═════ RECORD EXTRACTS

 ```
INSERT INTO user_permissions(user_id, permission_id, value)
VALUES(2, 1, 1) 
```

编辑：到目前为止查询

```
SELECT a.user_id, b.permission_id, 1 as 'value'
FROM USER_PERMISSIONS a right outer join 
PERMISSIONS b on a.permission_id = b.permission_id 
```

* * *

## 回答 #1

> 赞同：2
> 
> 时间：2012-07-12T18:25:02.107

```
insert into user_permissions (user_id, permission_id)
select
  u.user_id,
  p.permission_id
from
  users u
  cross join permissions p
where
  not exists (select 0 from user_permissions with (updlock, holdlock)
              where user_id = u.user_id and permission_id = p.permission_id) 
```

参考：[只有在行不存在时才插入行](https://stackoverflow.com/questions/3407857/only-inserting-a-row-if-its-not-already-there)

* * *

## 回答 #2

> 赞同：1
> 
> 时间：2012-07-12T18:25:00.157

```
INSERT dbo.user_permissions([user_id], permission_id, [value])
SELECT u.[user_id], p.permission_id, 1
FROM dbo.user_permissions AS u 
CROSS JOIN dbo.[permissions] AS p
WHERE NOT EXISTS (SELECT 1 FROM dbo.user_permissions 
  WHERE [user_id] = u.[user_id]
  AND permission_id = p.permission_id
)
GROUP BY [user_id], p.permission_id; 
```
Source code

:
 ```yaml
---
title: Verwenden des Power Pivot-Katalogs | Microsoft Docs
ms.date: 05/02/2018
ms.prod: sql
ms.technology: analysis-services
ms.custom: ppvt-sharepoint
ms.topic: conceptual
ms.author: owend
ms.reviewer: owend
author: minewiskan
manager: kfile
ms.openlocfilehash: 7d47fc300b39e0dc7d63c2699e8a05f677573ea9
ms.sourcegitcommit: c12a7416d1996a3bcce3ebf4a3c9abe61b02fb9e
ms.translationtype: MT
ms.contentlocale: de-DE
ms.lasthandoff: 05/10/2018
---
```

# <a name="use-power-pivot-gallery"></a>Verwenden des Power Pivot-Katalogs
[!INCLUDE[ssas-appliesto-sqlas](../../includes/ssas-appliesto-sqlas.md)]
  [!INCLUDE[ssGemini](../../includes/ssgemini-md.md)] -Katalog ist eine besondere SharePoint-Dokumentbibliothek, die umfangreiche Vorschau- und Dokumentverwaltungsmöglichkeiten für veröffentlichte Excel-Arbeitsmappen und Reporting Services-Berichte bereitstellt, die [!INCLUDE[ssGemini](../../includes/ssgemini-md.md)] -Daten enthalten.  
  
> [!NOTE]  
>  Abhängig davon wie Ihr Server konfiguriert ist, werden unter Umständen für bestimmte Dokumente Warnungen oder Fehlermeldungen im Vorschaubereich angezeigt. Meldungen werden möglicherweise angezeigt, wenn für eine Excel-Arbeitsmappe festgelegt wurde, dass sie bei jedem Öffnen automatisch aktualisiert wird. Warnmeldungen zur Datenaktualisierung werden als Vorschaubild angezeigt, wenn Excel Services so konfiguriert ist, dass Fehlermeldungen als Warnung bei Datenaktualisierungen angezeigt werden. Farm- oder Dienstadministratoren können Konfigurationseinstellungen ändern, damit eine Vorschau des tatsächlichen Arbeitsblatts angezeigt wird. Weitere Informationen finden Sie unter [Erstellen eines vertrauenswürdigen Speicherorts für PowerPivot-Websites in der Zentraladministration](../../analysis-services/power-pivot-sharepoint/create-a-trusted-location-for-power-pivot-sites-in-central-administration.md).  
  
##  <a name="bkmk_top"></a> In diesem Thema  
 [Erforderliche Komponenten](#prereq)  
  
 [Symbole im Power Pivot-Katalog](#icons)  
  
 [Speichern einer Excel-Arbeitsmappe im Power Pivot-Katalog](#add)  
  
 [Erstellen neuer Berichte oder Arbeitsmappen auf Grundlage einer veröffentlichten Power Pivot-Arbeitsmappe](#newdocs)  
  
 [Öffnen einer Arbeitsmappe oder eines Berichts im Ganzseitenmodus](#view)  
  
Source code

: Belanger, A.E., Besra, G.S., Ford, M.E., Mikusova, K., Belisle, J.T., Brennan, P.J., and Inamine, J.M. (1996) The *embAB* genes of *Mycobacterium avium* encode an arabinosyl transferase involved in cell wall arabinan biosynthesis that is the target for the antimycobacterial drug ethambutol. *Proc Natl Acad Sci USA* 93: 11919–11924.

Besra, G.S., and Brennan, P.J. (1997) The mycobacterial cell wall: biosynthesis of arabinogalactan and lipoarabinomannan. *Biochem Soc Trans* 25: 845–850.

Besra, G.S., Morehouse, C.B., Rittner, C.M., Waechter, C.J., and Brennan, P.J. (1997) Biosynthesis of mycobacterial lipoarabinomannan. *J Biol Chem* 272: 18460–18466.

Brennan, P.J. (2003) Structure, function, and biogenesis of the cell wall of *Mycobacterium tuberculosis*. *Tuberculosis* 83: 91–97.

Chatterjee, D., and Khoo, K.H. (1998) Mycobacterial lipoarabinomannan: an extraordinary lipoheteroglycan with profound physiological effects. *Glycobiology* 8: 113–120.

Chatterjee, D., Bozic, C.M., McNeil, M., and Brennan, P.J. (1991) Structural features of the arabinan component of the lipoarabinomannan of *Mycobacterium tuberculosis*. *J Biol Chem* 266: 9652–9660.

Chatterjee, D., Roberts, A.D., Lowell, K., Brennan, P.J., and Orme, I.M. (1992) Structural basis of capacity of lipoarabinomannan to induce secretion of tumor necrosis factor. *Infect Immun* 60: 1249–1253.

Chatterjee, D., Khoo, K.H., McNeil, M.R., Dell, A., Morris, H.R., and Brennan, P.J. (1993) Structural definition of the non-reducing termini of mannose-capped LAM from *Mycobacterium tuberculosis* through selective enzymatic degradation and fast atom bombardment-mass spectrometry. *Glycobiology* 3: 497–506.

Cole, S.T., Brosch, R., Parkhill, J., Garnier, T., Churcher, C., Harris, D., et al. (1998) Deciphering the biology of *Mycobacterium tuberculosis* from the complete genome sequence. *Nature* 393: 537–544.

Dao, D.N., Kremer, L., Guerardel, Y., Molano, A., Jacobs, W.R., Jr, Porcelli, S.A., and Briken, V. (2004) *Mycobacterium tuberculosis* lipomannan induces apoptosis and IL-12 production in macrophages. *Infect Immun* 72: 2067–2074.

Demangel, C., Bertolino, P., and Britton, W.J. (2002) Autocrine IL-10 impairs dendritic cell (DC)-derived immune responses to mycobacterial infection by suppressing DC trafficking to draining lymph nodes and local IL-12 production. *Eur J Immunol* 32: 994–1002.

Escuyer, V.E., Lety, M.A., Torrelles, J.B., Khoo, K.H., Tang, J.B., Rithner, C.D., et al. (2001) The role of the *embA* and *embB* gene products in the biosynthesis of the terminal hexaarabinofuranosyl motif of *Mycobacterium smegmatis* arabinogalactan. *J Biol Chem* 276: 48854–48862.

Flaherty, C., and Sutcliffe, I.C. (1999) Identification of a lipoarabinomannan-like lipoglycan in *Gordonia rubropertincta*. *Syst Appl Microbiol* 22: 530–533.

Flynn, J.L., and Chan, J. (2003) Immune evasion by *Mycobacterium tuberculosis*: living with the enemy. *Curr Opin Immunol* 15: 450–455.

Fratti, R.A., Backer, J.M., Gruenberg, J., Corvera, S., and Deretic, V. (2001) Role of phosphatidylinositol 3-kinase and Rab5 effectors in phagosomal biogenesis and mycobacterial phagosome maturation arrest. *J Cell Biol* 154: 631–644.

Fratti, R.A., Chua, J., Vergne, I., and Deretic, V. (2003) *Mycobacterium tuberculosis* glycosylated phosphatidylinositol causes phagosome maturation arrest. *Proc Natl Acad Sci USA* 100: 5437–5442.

══════════

> _ASSIGNMENT_
Set all of the entries down again, exactly as they were given.

> _SOLUTION TO THE PROBLEM_
 ```
INSERT INTO user_permissions(user_id, permission_id, value)
VALUES(2, 1, 1) 
```

编辑：到目前为止查询

```
SELECT a.user_id, b.permission_id, 1 as 'value'
FROM USER_PERMISSIONS a right outer join 
PERMISSIONS b on a.permission_id = b.permission_id 
```

* * *

## 回答 #1

> 赞同：2
> 
> 时间：2012-07-12T18:25:02.107

```
insert into user_permissions (user_id, permission_id)
select
  u.user_id,
  p.permission_id
from
  users u
  cross join permissions p
where
  not exists (select 0 from user_permissions with (updlock, holdlock)
              where user_id = u.user_id and permission_id = p.permission_id) 
```

参考：[只有在行不存在时才插入行](https://stackoverflow.com/questions/3407857/only-inserting-a-row-if-its-not-already-there)

* * *

## 回答 #2

> 赞同：1
> 
> 时间：2012-07-12T18:25:00.157

```
INSERT dbo.user_permissions([user_id], permission_id, [value])
SELECT u.[user_id], p.permission_id, 1
FROM dbo.user_permissions AS u 
CROSS JOIN dbo.[permissions] AS p
WHERE NOT EXISTS (SELECT 1 FROM dbo.user_permissions 
  WHERE [user_id] = u.[user_id]
  AND permission_id = p.permission_id
)
GROUP BY [user_id], p.permission_id; 
```
Source code

:
 ```yaml
---
title: Verwenden des Power Pivot-Katalogs | Microsoft Docs
ms.date: 05/02/2018
ms.prod: sql
ms.technology: analysis-services
ms.custom: ppvt-sharepoint
ms.topic: conceptual
ms.author: owend
ms.reviewer: owend
author: minewiskan
manager: kfile
ms.openlocfilehash: 7d47fc300b39e0dc7d63c2699e8a05f677573ea9
ms.sourcegitcommit: c12a7416d1996a3bcce3ebf4a3c9abe61b02fb9e
ms.translationtype: MT
ms.contentlocale: de-DE
ms.lasthandoff: 05/10/2018
---
```

# <a name="use-power-pivot-gallery"></a>Verwenden des Power Pivot-Katalogs
[!INCLUDE[ssas-appliesto-sqlas](../../includes/ssas-appliesto-sqlas.md)]
  [!INCLUDE[ssGemini](../../includes/ssgemini-md.md)] -Katalog ist eine besondere SharePoint-Dokumentbibliothek, die umfangreiche Vorschau- und Dokumentverwaltungsmöglichkeiten für veröffentlichte Excel-Arbeitsmappen und Reporting Services-Berichte bereitstellt, die [!INCLUDE[ssGemini](../../includes/ssgemini-md.md)] -Daten enthalten.  
  
> [!NOTE]  
>  Abhängig davon wie Ihr Server konfiguriert ist, werden unter Umständen für bestimmte Dokumente Warnungen oder Fehlermeldungen im Vorschaubereich angezeigt. Meldungen werden möglicherweise angezeigt, wenn für eine Excel-Arbeitsmappe festgelegt wurde, dass sie bei jedem Öffnen automatisch aktualisiert wird. Warnmeldungen zur Datenaktualisierung werden als Vorschaubild angezeigt, wenn Excel Services so konfiguriert ist, dass Fehlermeldungen als Warnung bei Datenaktualisierungen angezeigt werden. Farm- oder Dienstadministratoren können Konfigurationseinstellungen ändern, damit eine Vorschau des tatsächlichen Arbeitsblatts angezeigt wird. Weitere Informationen finden Sie unter [Erstellen eines vertrauenswürdigen Speicherorts für PowerPivot-Websites in der Zentraladministration](../../analysis-services/power-pivot-sharepoint/create-a-trusted-location-for-power-pivot-sites-in-central-administration.md).  
  
##  <a name="bkmk_top"></a> In diesem Thema  
 [Erforderliche Komponenten](#prereq)  
  
 [Symbole im Power Pivot-Katalog](#icons)  
  
 [Speichern einer Excel-Arbeitsmappe im Power Pivot-Katalog](#add)  
  
 [Erstellen neuer Berichte oder Arbeitsmappen auf Grundlage einer veröffentlichten Power Pivot-Arbeitsmappe](#newdocs)  
  
 [Öffnen einer Arbeitsmappe oder eines Berichts im Ganzseitenmodus](#view)  
  
Source code

: Belanger, A.E., Besra, G.S., Ford, M.E., Mikusova, K., Belisle, J.T., Brennan, P.J., and Inamine, J.M. (1996) The *embAB* genes of *Mycobacterium avium* encode an arabinosyl transferase involved in cell wall arabinan biosynthesis that is the target for the antimycobacterial drug ethambutol. *Proc Natl Acad Sci USA* 93: 11919–11924.

Besra, G.S., and Brennan, P.J. (1997) The mycobacterial cell wall: biosynthesis of arabinogalactan and lipoarabinomannan. *Biochem Soc Trans* 25: 845–850.

Besra, G.S., Morehouse, C.B., Rittner, C.M., Waechter, C.J., and Brennan, P.J. (1997) Biosynthesis of mycobacterial lipoarabinomannan. *J Biol Chem* 272: 18460–18466.

Brennan, P.J. (2003) Structure, function, and biogenesis of the cell wall of *Mycobacterium tuberculosis*. *Tuberculosis* 83: 91–97.

Chatterjee, D., and Khoo, K.H. (1998) Mycobacterial lipoarabinomannan: an extraordinary lipoheteroglycan with profound physiological effects. *Glycobiology* 8: 113–120.

Chatterjee, D., Bozic, C.M., McNeil, M., and Brennan, P.J. (1991) Structural features of the arabinan component of the lipoarabinomannan of *Mycobacterium tuberculosis*. *J Biol Chem* 266: 9652–9660.

Chatterjee, D., Roberts, A.D., Lowell, K., Brennan, P.J., and Orme, I.M. (1992) Structural basis of capacity of lipoarabinomannan to induce secretion of tumor necrosis factor. *Infect Immun* 60: 1249–1253.

Chatterjee, D., Khoo, K.H., McNeil, M.R., Dell, A., Morris, H.R., and Brennan, P.J. (1993) Structural definition of the non-reducing termini of mannose-capped LAM from *Mycobacterium tuberculosis* through selective enzymatic degradation and fast atom bombardment-mass spectrometry. *Glycobiology* 3: 497–506.

Cole, S.T., Brosch, R., Parkhill, J., Garnier, T., Churcher, C., Harris, D., et al. (1998) Deciphering the biology of *Mycobacterium tuberculosis* from the complete genome sequence. *Nature* 393: 537–544.

Dao, D.N., Kremer, L., Guerardel, Y., Molano, A., Jacobs, W.R., Jr, Porcelli, S.A., and Briken, V. (2004) *Mycobacterium tuberculosis* lipomannan induces apoptosis and IL-12 production in macrophages. *Infect Immun* 72: 2067–2074.

Demangel, C., Bertolino, P., and Britton, W.J. (2002) Autocrine IL-10 impairs dendritic cell (DC)-derived immune responses to mycobacterial infection by suppressing DC trafficking to draining lymph nodes and local IL-12 production. *Eur J Immunol* 32: 994–1002.

Escuyer, V.E., Lety, M.A., Torrelles, J.B., Khoo, K.H., Tang, J.B., Rithner, C.D., et al. (2001) The role of the *embA* and *embB* gene products in the biosynthesis of the terminal hexaarabinofuranosyl motif of *Mycobacterium smegmatis* arabinogalactan. *J Biol Chem* 276: 48854–48862.

Flaherty, C., and Sutcliffe, I.C. (1999) Identification of a lipoarabinomannan-like lipoglycan in *Gordonia rubropertincta*. *Syst Appl Microbiol* 22: 530–533.

Flynn, J.L., and Chan, J. (2003) Immune evasion by *Mycobacterium tuberculosis*: living with the enemy. *Curr Opin Immunol* 15: 450–455.

Fratti, R.A., Backer, J.M., Gruenberg, J., Corvera, S., and Deretic, V. (2001) Role of phosphatidylinositol 3-kinase and Rab5 effectors in phagosomal biogenesis and mycobacterial phagosome maturation arrest. *J Cell Biol* 154: 631–644.

Fratti, R.A., Chua, J., Vergne, I., and Deretic, V. (2003) *Mycobacterium tuberculosis* glycosylated phosphatidylinositol causes phagosome maturation arrest. *Proc Natl Acad Sci USA* 100: 5437–5442.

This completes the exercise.